- _Tujuan_:
Tulis lanjutan teks tentang gagasan filsafat dalam karya sastra, dimulai setelah kalimat terakhirnya.

- _Teks Sumber_:
______

Artinya, bahwa karya itu tidak dapat begitu saja meninggalkan konvensi
kesastraannya. Gagasan filsafat yang terkandung dalam karya itu
seyogianya menjadi bagian yang tidak terpisahkan dari unsur-unsur
kesastraan lainnya. Dengan demikian, gagasan filsafat itu akan lebur
menjadi salah satu unsur yang justru ikut membangun nilai-nilai
estetika karya bersangkutan.
Kecenderungan
sastrawan yang terbawa oleh hasrat besarnya untuk berfilsafat dan
mengabaikan nilai estetika kesastraan, akan tergelincir jatuh pada
karya yang lebih dekat ke karya filsafat daripada ke karya sastra.

______

- _Data Mentah_:
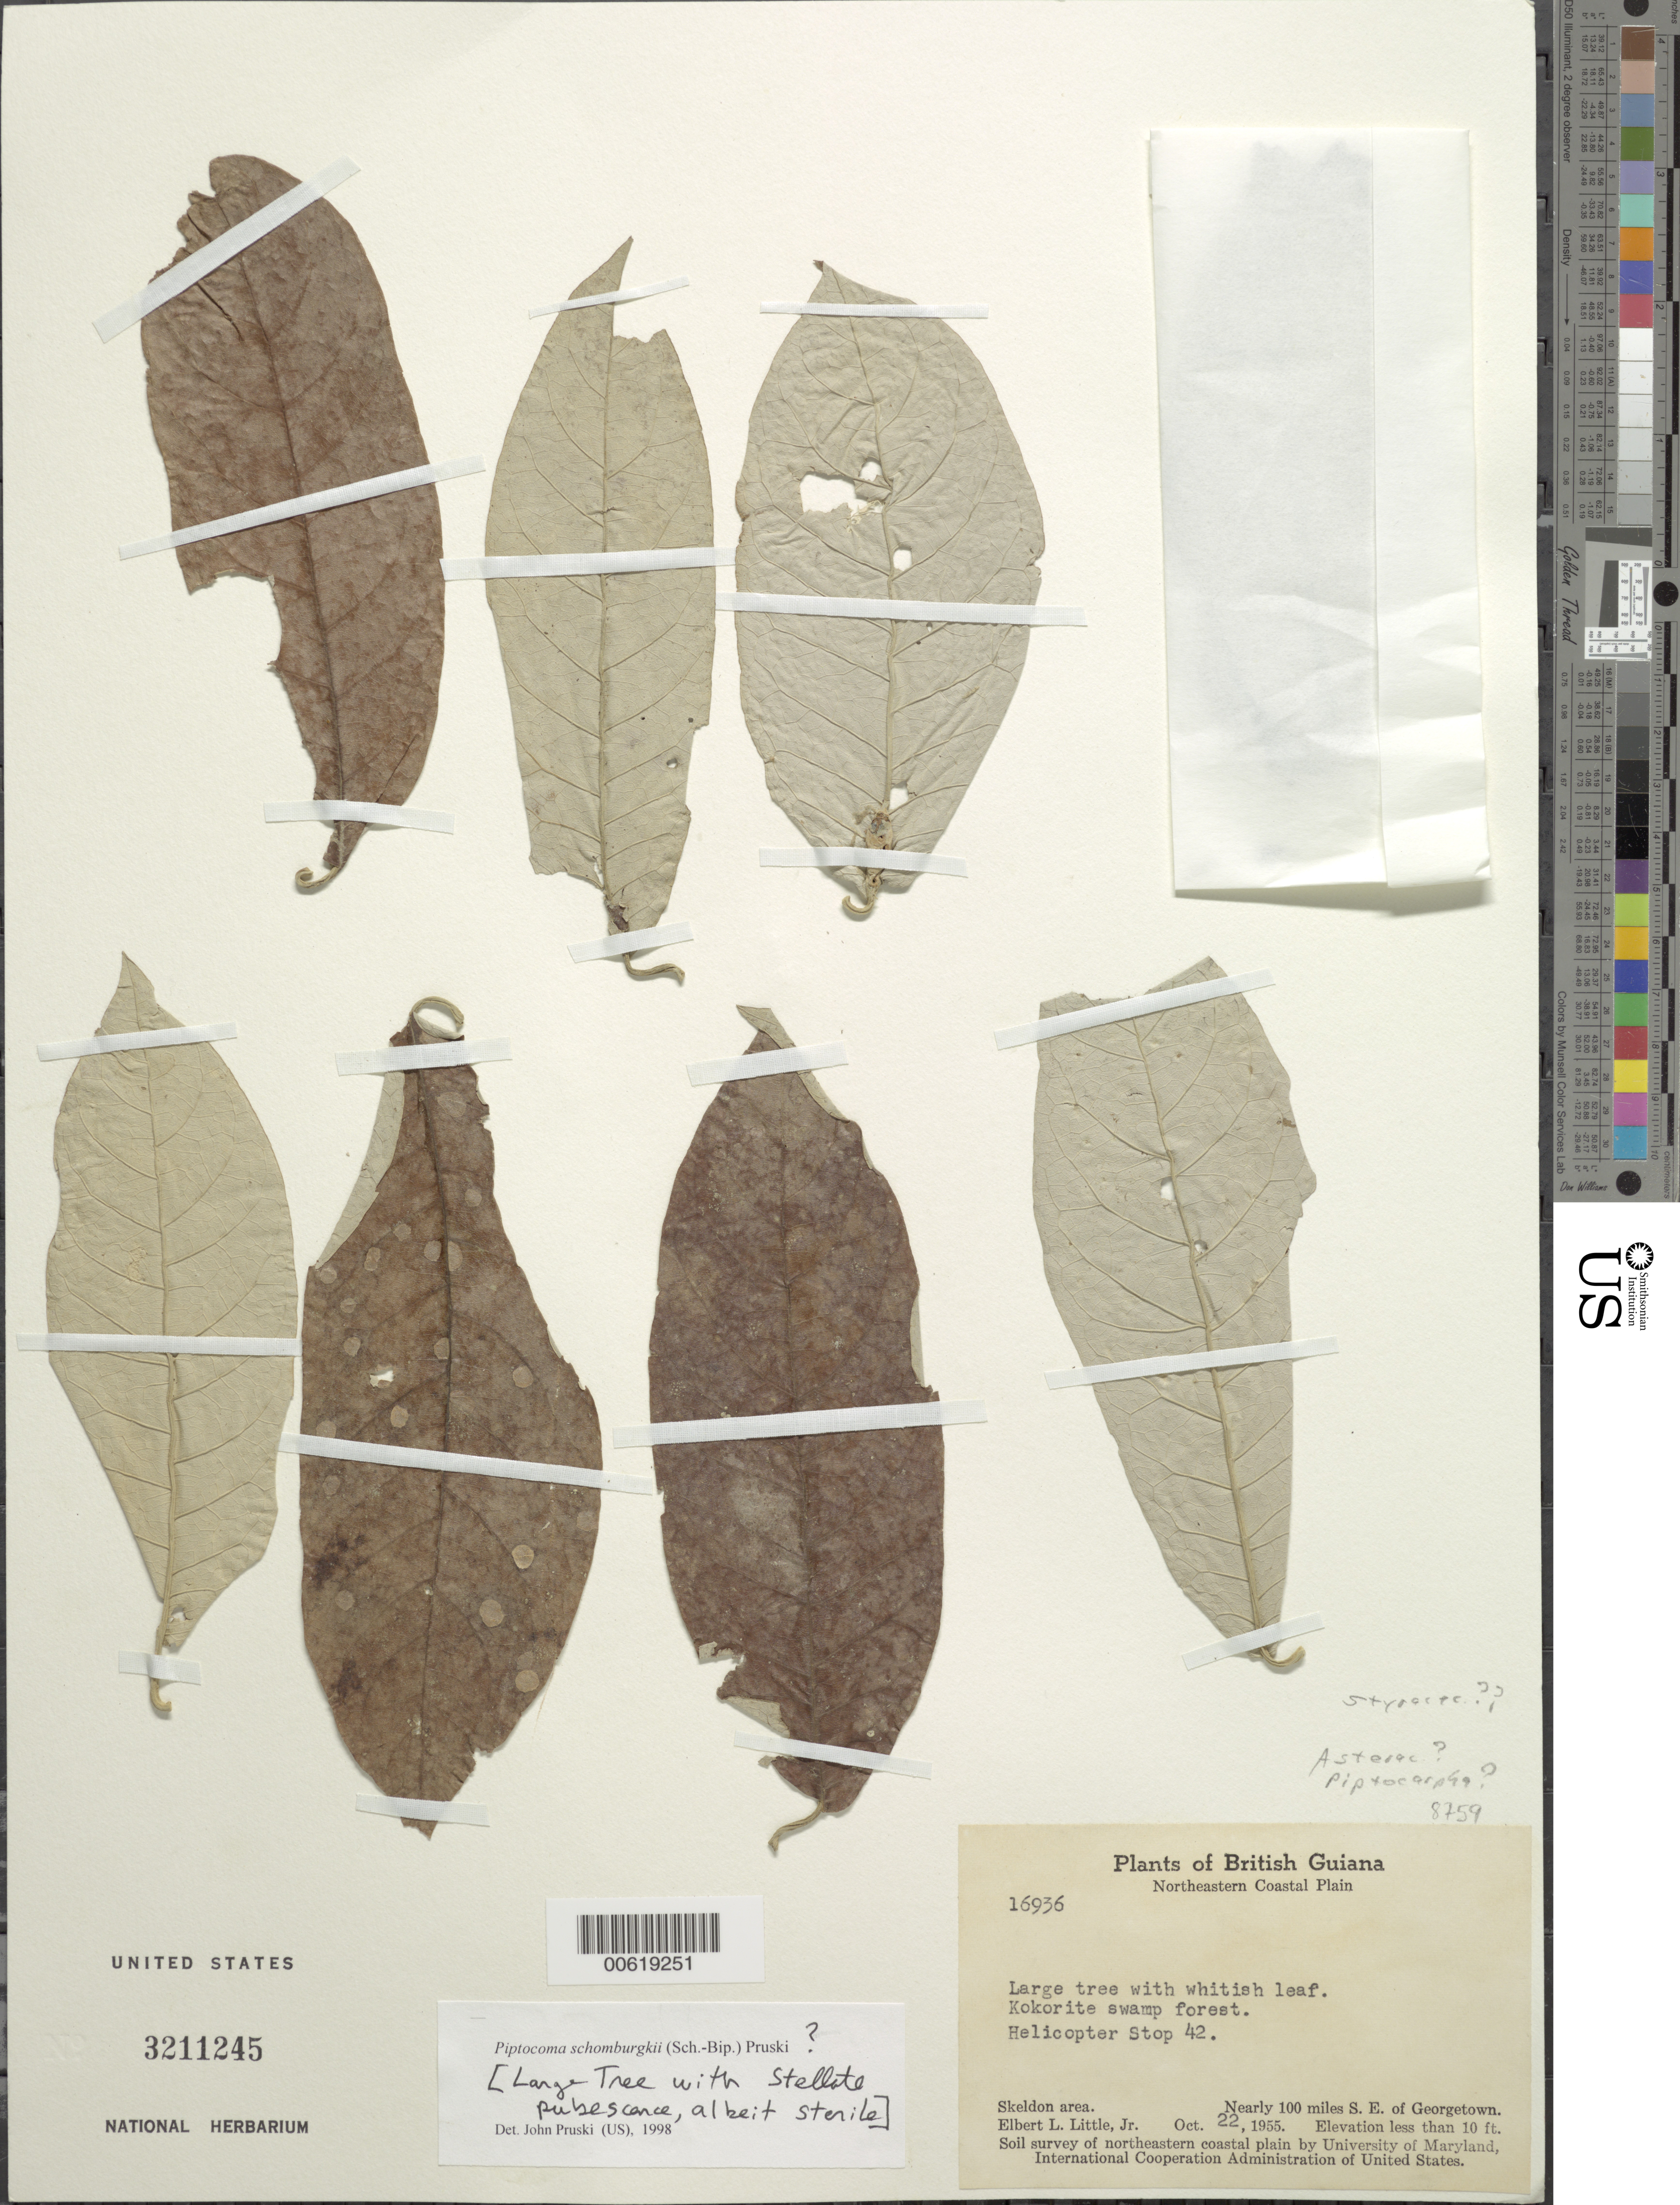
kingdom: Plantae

______

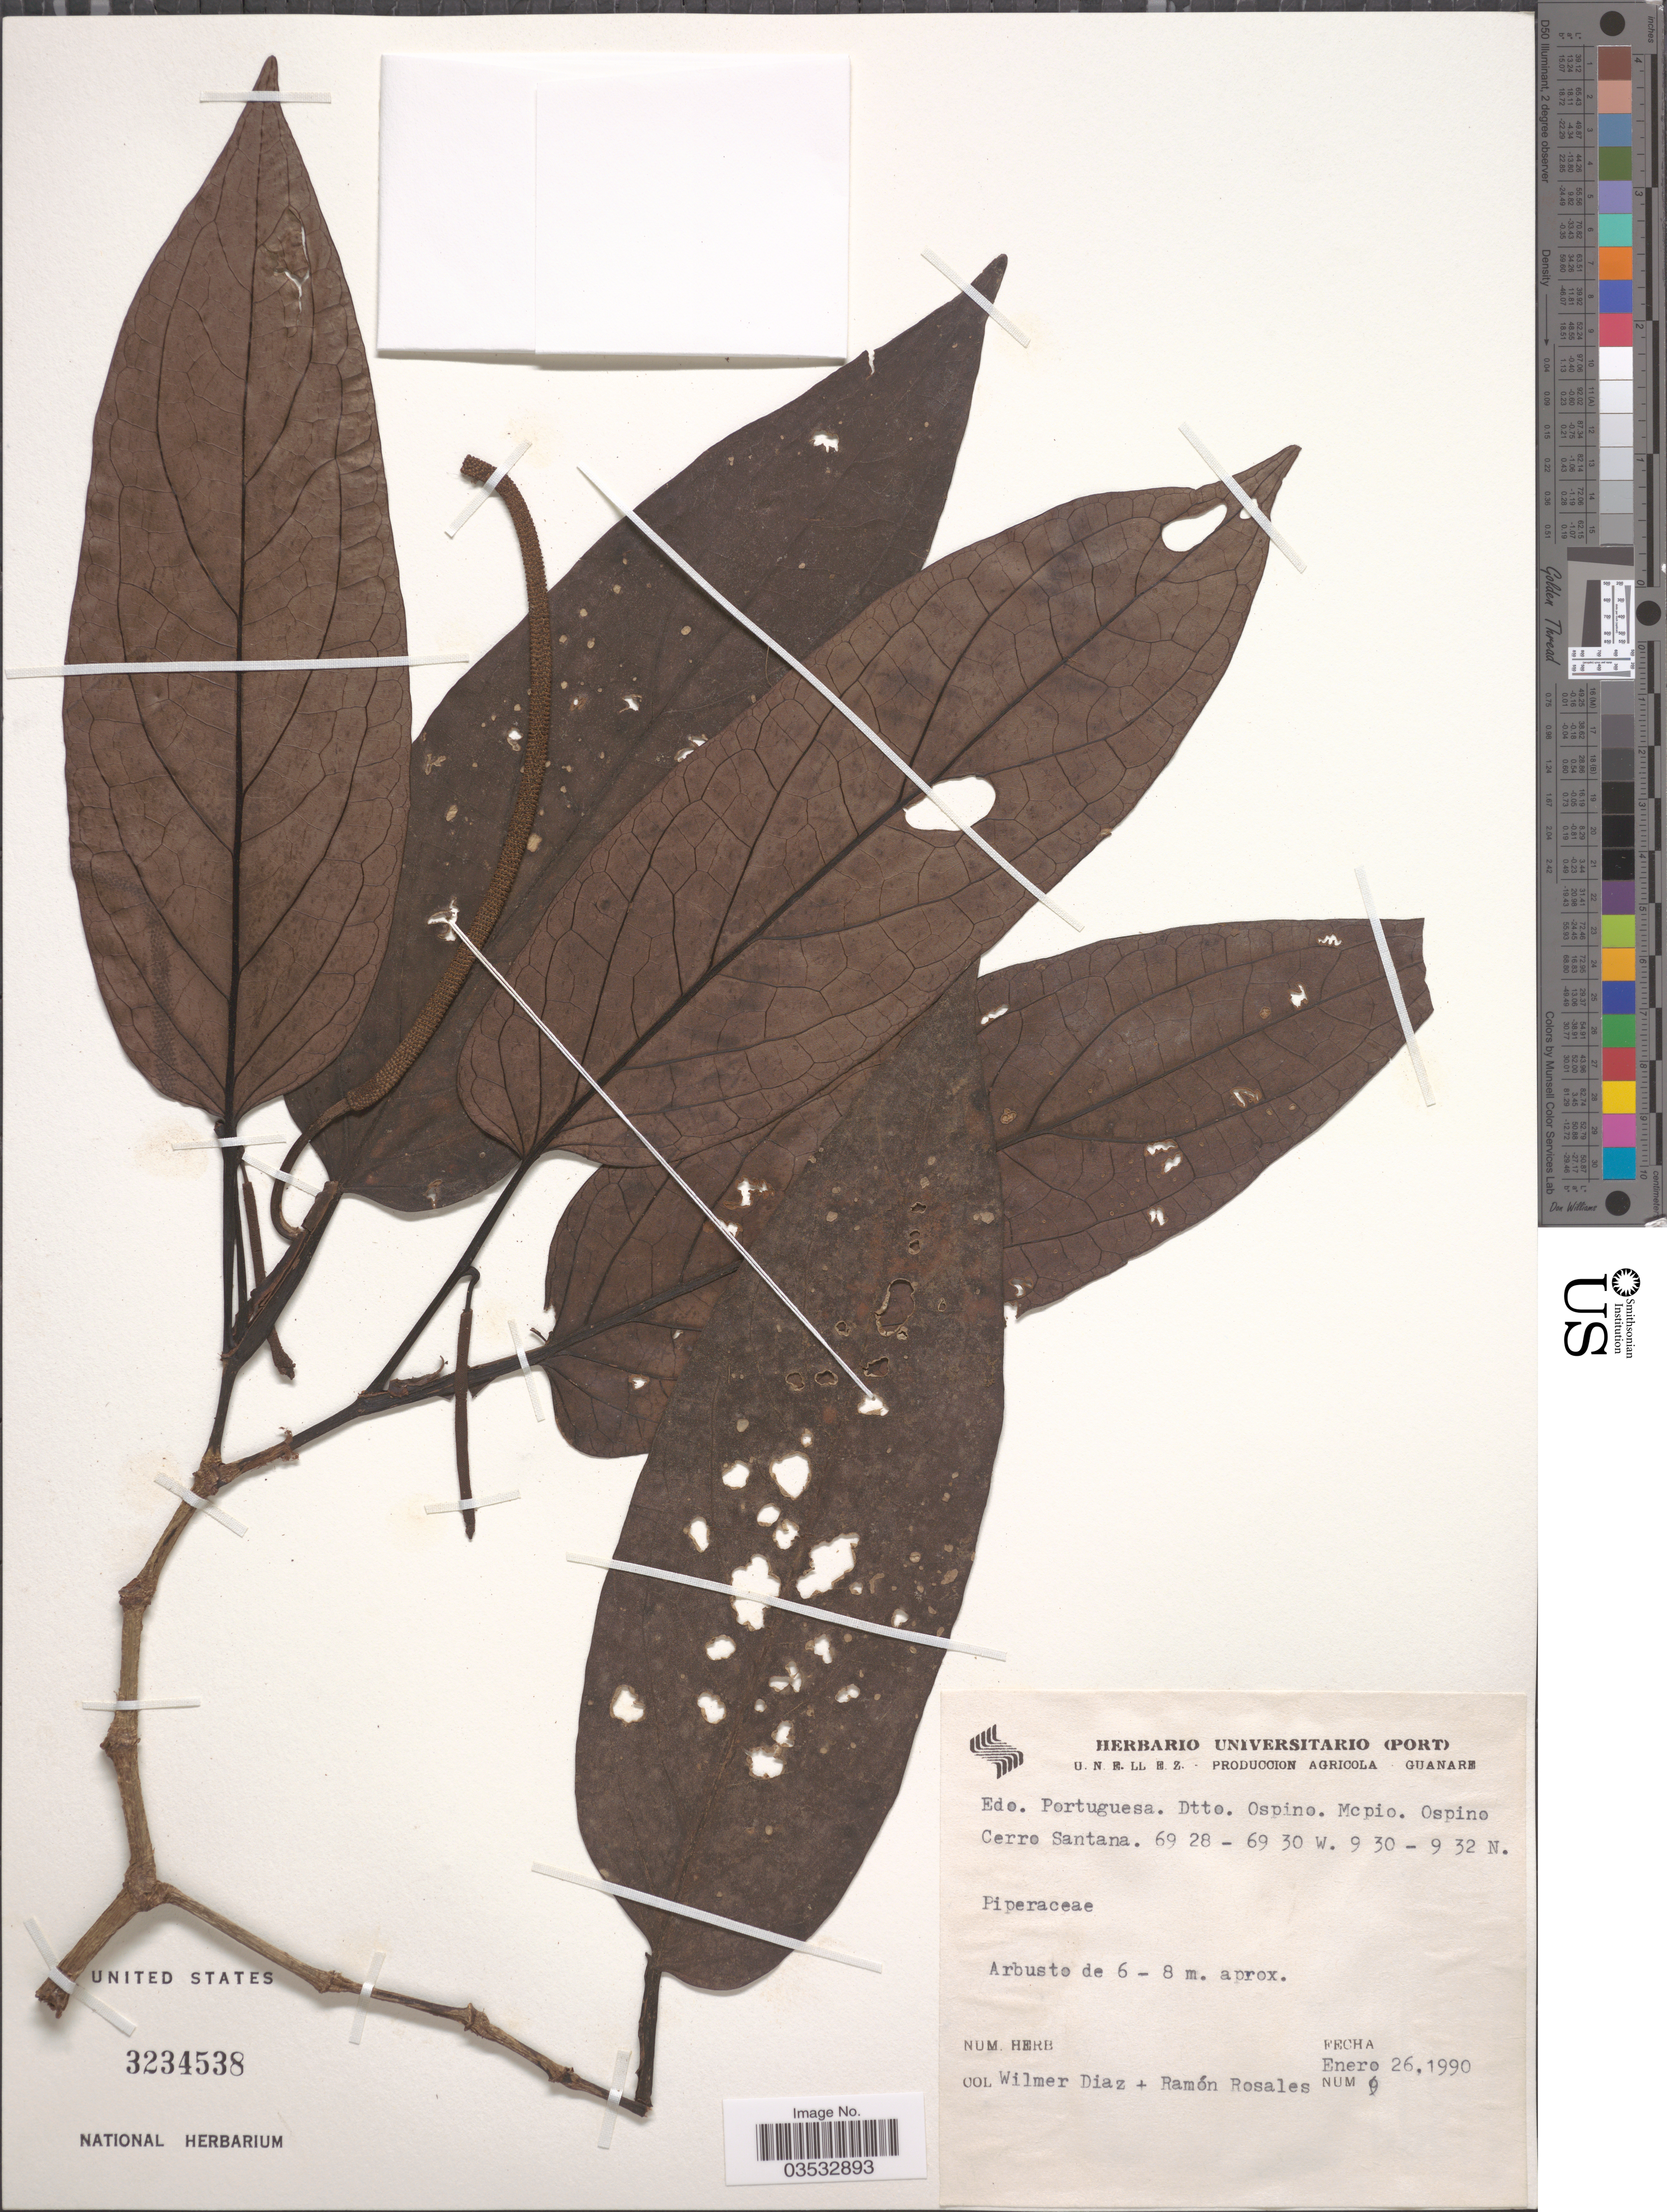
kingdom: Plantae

______

- _Hasil_:
Akibatnya, karya itu akan kehilangan daya tarik dan gregetnya sebagai
karya sastra, karena ia lebih mementingkan gagasan filsafatnya daripada
nilai estetiknya. Karya Sutan Takdir Alisjahbana, Grotta Azzura,
misalnya, merupakan contoh betapa karya itu menjadi kurang menarik
karena Alisjhbana lebih menekankan dialog-dialog panjang mengenai
filsafat daripada kepaduan unsur-unsur novel itu sebagai kesatuan
estetik. Dengan demikian karya itu — boleh jadi — lebih tepat
ditempatkan sebagai karya filsafat daripada karya sastra.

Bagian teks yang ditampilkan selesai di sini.